If Michael Wadleigh’s original 1970 Woodstock documentary concentrated on the music of the iconic rock festival, making stars out of Joe Cocker, Santana and Sha Na Na, a new 50th-anniversary look at the event turns its focus largely away from the stage.
Barak Goodman’s Woodstock: Three Days that Defined a Generation, which premieres on PBS Tuesday at 9 p.m. ET (check local listings) concentrates on the youthful throngs that made it to farmland in Bethel, N.Y., the wary locals who eyed the invasion (and prevented it at other sites), the colorful commune dwellers enlisted to help out, and ultimately the townspeople who pitched in to help host the young visitors.
With a wealth of previously unseen footage (as well as some glimpses of the storied music), the documentary is mixed with new audio-only interviews to preserve a memory of the communal event apart from what people have stuck in their mind from that first documentary.
“Frankly, those who were there and people who weren’t there but sort of think they might have been there remember what they remember from the movie — including some of the staff, some of the people I interviewed,” Joel Makower, author of Woodstock: The Oral History and a source for the new film, told critics at the TV Critics Association summer press tour.
In fact, he added, many of his interviewees told him, “I don’t remember the music. I learned mostly about it in that movie.”
Indeed, even Joel Rosenman, who conceived and coproduced the festival, admits, “I didn’t see much of the performances. We were far too busy to enjoy ourselves in the audience.
“What I saw was an event taking place with far too many people,” Rosenman said. It was so many people, “it looked like all of the counterculture.”
The crowds may have been rain-soaked and muddy, with no food in sight, Rosenman said, “they were having the time of their lives. They banded together under this adversity, and it reminded me of some of the things that we have to band together about today. And I didn’t really get a sense of that while I was there, because I was panicked. Until I saw Barak’s film. Barak really captured how they felt about it, from a point of view that I was not treated to until I saw his film.”

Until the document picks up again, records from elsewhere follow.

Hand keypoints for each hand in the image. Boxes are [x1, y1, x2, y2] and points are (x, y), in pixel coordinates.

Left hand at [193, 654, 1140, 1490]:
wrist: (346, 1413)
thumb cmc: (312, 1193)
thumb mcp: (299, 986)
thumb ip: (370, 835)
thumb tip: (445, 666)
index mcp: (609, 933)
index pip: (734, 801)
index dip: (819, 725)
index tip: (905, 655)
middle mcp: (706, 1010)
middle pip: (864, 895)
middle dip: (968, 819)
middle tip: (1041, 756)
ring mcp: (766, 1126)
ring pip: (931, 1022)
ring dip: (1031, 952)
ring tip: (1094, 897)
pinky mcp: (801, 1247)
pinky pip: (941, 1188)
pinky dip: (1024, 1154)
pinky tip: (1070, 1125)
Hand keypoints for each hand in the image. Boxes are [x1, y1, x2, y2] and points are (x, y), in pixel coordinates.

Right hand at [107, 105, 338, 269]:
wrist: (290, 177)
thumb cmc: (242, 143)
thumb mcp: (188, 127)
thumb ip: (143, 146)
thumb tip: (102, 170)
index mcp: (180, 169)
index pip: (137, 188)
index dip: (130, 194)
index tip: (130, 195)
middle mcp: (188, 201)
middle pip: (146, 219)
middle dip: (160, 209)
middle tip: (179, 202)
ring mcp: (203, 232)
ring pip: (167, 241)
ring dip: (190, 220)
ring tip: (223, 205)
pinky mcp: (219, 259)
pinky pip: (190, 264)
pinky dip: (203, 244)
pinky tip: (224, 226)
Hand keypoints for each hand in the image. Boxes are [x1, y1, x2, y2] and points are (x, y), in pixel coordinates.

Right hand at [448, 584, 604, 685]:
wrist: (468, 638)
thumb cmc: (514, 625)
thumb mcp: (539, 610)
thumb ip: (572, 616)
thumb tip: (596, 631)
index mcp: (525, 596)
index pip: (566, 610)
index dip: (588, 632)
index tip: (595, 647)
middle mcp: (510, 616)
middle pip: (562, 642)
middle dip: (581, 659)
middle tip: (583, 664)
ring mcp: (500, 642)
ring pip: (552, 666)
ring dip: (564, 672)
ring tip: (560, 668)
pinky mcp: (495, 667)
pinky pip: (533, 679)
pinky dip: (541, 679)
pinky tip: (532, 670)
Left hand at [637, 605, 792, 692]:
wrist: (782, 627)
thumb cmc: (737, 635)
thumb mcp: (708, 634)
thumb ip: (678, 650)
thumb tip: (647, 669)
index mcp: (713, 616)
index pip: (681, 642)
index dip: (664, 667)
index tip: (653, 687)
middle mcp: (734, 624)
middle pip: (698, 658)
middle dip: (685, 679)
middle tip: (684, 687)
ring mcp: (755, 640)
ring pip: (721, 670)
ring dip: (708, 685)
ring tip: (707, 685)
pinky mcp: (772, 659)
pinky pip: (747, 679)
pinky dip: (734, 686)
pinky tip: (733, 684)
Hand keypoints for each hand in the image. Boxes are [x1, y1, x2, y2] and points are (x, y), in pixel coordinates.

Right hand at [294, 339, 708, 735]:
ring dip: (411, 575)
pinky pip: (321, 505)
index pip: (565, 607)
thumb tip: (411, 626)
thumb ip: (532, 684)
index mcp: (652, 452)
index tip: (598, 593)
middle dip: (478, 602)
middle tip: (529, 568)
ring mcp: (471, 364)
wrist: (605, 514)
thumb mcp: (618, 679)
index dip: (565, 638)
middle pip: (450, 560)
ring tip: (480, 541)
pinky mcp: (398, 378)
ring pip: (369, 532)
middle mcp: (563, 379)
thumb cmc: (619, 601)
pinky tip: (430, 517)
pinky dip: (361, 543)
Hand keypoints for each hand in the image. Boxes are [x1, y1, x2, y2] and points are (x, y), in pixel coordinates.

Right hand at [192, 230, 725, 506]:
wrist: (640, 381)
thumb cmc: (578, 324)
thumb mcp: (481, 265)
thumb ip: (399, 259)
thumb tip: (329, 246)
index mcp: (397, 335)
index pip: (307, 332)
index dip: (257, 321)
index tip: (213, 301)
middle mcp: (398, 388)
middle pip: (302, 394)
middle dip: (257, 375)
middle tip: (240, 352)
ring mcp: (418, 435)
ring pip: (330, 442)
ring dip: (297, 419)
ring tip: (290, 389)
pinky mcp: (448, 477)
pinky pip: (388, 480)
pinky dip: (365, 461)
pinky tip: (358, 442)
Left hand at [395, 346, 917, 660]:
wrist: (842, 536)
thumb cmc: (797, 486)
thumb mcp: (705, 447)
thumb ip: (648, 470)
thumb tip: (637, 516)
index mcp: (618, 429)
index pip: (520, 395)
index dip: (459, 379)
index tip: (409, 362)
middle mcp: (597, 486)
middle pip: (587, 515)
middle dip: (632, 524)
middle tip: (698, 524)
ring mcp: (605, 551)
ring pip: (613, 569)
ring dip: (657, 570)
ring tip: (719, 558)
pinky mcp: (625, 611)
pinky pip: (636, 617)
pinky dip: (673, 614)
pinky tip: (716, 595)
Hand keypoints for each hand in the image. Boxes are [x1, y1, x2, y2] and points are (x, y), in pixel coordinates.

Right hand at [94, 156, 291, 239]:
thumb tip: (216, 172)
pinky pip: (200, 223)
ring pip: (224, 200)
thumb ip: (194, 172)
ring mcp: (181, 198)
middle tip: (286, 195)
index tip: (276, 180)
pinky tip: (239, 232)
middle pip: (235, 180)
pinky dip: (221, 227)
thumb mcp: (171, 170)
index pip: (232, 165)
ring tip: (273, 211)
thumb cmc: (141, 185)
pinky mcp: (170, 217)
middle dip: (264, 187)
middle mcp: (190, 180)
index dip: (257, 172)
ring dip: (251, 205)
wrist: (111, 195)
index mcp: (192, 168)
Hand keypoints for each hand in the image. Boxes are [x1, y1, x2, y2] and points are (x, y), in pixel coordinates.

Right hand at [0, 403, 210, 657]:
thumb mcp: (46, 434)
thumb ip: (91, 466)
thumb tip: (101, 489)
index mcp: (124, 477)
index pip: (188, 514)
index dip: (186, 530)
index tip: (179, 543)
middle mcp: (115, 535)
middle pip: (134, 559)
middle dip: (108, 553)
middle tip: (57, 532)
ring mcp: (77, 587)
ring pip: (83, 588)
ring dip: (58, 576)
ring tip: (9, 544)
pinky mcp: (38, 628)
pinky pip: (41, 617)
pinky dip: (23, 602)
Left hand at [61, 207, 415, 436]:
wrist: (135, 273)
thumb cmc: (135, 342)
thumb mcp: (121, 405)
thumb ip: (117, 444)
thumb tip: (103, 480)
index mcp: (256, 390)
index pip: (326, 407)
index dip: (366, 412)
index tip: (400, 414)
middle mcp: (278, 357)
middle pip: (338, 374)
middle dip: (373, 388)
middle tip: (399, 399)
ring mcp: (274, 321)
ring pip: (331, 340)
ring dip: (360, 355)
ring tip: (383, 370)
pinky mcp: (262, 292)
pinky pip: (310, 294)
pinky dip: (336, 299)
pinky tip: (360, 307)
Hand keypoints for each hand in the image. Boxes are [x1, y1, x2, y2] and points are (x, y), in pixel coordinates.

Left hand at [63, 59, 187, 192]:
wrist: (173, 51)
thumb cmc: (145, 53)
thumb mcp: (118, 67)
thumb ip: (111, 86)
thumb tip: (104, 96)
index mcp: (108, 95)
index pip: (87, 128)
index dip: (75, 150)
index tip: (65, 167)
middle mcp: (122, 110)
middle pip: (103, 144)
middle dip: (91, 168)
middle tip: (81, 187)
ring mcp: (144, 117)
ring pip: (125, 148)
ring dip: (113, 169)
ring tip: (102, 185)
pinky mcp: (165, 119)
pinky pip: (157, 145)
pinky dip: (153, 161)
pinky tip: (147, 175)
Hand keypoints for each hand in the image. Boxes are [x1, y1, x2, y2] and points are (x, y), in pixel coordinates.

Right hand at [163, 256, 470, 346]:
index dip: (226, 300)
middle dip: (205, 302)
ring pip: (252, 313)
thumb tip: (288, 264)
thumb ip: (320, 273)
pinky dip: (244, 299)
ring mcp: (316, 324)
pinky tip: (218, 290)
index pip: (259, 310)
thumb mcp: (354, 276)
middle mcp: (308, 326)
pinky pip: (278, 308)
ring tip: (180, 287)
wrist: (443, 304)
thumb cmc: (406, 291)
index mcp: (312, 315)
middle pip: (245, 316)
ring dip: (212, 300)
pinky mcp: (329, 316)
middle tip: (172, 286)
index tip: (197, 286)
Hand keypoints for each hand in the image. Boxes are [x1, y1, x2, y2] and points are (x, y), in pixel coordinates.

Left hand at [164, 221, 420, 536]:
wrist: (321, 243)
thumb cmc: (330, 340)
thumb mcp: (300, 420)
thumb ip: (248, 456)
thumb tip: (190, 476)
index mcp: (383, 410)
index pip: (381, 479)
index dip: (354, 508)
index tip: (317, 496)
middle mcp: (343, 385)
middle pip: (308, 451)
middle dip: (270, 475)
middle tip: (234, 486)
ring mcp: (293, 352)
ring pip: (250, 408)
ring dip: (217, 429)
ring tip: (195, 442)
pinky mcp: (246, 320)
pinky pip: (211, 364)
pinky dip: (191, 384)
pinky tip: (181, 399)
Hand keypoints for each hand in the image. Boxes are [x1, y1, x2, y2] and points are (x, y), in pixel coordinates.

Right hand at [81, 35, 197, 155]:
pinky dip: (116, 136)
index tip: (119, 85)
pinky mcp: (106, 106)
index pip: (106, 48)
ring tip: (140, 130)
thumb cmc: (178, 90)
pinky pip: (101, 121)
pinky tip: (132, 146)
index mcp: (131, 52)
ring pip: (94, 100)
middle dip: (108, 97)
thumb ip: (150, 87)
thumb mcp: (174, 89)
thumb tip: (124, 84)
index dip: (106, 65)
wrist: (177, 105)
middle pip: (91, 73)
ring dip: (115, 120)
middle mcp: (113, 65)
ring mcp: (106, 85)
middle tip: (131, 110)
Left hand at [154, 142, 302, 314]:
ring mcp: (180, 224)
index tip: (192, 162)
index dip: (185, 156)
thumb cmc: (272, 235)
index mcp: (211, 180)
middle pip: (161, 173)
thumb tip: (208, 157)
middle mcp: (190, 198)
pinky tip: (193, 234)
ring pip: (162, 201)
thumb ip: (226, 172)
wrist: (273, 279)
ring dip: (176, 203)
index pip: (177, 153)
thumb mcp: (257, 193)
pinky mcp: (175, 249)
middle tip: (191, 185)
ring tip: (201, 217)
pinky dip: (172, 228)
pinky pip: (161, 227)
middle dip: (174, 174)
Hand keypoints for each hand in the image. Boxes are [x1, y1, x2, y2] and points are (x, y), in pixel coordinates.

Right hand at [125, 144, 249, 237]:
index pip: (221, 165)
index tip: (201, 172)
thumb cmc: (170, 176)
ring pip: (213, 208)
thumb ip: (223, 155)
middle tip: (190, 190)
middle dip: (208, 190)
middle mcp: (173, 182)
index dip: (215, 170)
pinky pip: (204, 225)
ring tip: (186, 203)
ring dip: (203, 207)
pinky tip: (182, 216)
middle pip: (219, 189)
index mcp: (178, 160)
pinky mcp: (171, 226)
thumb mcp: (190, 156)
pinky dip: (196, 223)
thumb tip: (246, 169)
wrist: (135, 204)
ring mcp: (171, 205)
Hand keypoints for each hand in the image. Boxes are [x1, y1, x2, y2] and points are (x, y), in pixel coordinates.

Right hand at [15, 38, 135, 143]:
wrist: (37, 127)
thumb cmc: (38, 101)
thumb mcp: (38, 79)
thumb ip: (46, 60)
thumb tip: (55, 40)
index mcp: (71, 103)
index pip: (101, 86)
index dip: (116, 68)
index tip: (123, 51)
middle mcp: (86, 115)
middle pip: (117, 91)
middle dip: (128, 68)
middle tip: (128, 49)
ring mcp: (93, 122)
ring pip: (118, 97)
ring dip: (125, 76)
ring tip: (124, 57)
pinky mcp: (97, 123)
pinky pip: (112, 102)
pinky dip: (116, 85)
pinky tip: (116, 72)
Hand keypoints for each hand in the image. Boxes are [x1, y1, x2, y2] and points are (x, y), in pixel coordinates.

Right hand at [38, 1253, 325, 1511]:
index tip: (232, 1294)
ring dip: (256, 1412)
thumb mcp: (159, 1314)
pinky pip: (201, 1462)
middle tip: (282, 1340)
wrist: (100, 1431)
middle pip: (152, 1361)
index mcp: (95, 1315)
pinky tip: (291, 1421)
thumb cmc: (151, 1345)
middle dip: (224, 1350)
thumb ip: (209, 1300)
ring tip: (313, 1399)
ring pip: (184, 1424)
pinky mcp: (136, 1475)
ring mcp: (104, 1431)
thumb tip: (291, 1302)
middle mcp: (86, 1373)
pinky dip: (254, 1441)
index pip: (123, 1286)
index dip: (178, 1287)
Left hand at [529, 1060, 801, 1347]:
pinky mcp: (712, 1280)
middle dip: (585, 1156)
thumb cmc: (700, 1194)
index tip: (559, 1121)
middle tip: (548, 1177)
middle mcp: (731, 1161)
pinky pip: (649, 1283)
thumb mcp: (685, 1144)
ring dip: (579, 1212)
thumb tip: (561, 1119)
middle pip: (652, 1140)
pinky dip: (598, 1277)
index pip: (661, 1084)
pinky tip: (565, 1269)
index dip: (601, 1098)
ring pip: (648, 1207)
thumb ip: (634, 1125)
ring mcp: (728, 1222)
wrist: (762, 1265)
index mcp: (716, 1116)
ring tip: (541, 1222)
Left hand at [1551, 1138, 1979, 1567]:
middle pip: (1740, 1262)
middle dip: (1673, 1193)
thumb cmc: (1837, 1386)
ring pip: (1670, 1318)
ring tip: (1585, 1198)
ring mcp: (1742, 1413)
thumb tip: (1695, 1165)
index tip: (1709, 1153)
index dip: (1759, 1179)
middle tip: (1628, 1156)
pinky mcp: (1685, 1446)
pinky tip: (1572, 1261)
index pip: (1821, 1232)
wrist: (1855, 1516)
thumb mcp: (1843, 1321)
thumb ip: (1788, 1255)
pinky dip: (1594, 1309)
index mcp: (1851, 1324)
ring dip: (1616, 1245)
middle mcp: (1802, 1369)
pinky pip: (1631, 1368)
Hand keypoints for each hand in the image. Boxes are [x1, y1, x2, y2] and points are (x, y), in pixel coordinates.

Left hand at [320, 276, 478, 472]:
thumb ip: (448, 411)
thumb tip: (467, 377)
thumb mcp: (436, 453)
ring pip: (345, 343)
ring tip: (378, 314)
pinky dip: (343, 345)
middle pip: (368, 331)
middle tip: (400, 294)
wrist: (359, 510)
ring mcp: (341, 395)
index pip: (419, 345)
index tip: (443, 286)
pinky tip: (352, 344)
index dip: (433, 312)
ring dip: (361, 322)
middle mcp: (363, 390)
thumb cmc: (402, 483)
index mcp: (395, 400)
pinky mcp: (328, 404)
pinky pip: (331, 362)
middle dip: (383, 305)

“These kids weren’t by and large hardened hippies,” filmmaker Goodman said. “They weren’t revolutionaries who had marched in the streets. They weren’t particularly political. They were young college kids, for the most part, even high school kids, some of them.”
Still, by their actions they represented the counterculture values of the late 1960s, he said. “I don’t think it was any 500,000 people who would have behaved the way they did peacefully, sharing with each other, getting each other through unless they had come to that concert already with these values in their hearts.”
And they carried those values with them the past half-century, Goodman said. “Those kids, many of whom are now in their 70s, will tell you that that event changed them or reinforced what they already believed, but they held onto it as they go out into the world and do what they do in their lives. So I do think it, in many ways, defined a generation.”
It makes sense, then, to turn away from Sly and the Family Stone, the Grateful Dead, the Who, and The Band, to show those people in the fields, dressed and undressed (and subsequently blurred for public television viewing).
“Our film really distinguishes itself from the Wadleigh film because we had access to all this never before seen footage, so you’re really out there in the crowd,” said Susan Bellows, senior producer at American Experience. You’re experiencing this event with the people in the concert, and they are really very, sort of, front and center,”
Woodstock: Three Days That Defined a Generation premieres onAmerican Experience Tuesday Aug. 6 at 9 p.m. ET (check local listings).